Sua inspiração vem da rua, como você já revelou, e seus dois últimos discos são inspirados em filmes que, de alguma forma, marcaram sua vida e em signos do zodíaco. Qual outro tema desperta sua curiosidade e poderia ser o motivo para um novo álbum?

Gosto muito da estética relacionada à filosofia, uma coisa de outra época. Faria agora um trabalho mais conceitual, nem tão pop. Acho que os trampos do cinema e do zodíaco foram mais pop, mais popular. Acho que, se eu fosse fazer uma parada agora mais segmentada, seria algo mais underwind (mais solto, livre), mais underground.

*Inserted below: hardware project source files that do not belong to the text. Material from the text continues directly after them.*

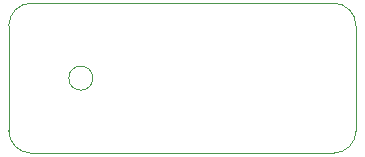
<source format=gko>
G04*
G04 #@! TF.GenerationSoftware,Altium Limited,Altium Designer,21.6.4 (81)*
G04*
G04 Layer_Color=16711935*
%FSLAX44Y44*%
%MOMM*%
G71*
G04*
G04 #@! TF.SameCoordinates,42E99185-249E-4A08-A5EB-3BBFC5BDC6E3*
G04*
G04*
G04 #@! TF.FilePolarity,Positive*
G04*
G01*
G75*
%ADD45C,0.0130*%
%ADD46C,0.0127*%
D45*
X273680Y0D02*
G03*
X292730Y19050I0J19050D01*
G01*
D46*
Y107950D02*
G03*
X273680Y127000I-19050J0D01*
G01*
X69850Y63500D02*
G03*
X69850Y63500I-10160J0D01*
G01*
X17780Y127000D02*
G03*
X-1270Y107950I0J-19050D01*
G01*
Y19050D02*
G03*
X17780Y0I19050J0D01*
G01*
X292730Y19050D02*
Y34925D01*
X17780Y0D02*
X273680D01*
X17780Y127000D02*
X273680D01*
X292730Y79375D02*
Y107950D01*
Y34925D02*
Y79375D01*
X-1270Y19050D02*
Y107950D01*
M02*

</source>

Você chegou a cursar Direito, mas abandonou os estudos. Por que escolheu o Direito e o que mudou no meio do caminho para você desistir da faculdade?

Meu primo trabalhava numa faculdade com audiovisual e eu ganhei uma bolsa. Achava que ter um advogado na família seria uma coisa legal, então era muito mais para impressionar as pessoas da família do que uma coisa com que eu me identificava. E não durou muito. Eu não tinha muito interesse pelo assunto, não era tão empolgante e desisti rápido, ao contrário do que acontece com a música. A música é uma coisa que sempre me deixa feliz, independentemente se é para tocar para cem pessoas, para uma ou estar só no estúdio cantando. É uma coisa que me satisfaz como ser humano.

Como surgiu o convite para tocar no Rock in Rio e como foi se apresentar em um dos maiores festivais de música do mundo? Alguma lembrança marcante daquele dia?

Foi incrível tocar no Rock in Rio, a maior experiência de um show que já tive na vida. Vou ter a oportunidade de tocar este ano de novo. Naquela época, tinha acabado de chegar de uma turnê na Europa, não tive tempo de ensaiar com a banda, mas foi uma entrega incrível. Eu lembro que, na primeira música, fiquei bem emocionado porque nunca tinha passado por aquilo. Passou um filme na minha cabeça. Se eu não me engano, a gente começava com “Pecado Capital”, que é a primeira faixa do álbum de mesmo nome, que conta um pouco da minha história. E foi muito emocionante ver aquilo, com meus amigos no palco, minha família próxima. Depois voltei ao normal e foi um show maneiro.

Recentemente, num canal de TV por assinatura, você interpretou músicas da Legião Urbana. Qual a influência do rock no seu trabalho e quais bandas são suas maiores referências?

O rock tem uma influência total na forma como eu me visto, como escrevo, componho as melodias e isso me inspirou. Eu sou de 1989, então vivi um pouco do rock dos anos 1990. Minhas primeiras lembranças são de guitarras, e isso sempre me inspirava a criar alguma coisa, mesmo não tendo a experiência como músico. Era mais uma música sem compromisso, numa gaveta, um diário ou um caderno. O rock faz parte da minha formação como ser humano, mas foi o rap que me abriu as portas como músico. No meu DNA tem muita coisa de rock. Minhas maiores referências no rock são Pink Floyd e Beatles, e, aqui no Brasil, Barão Vermelho e Planet Hemp.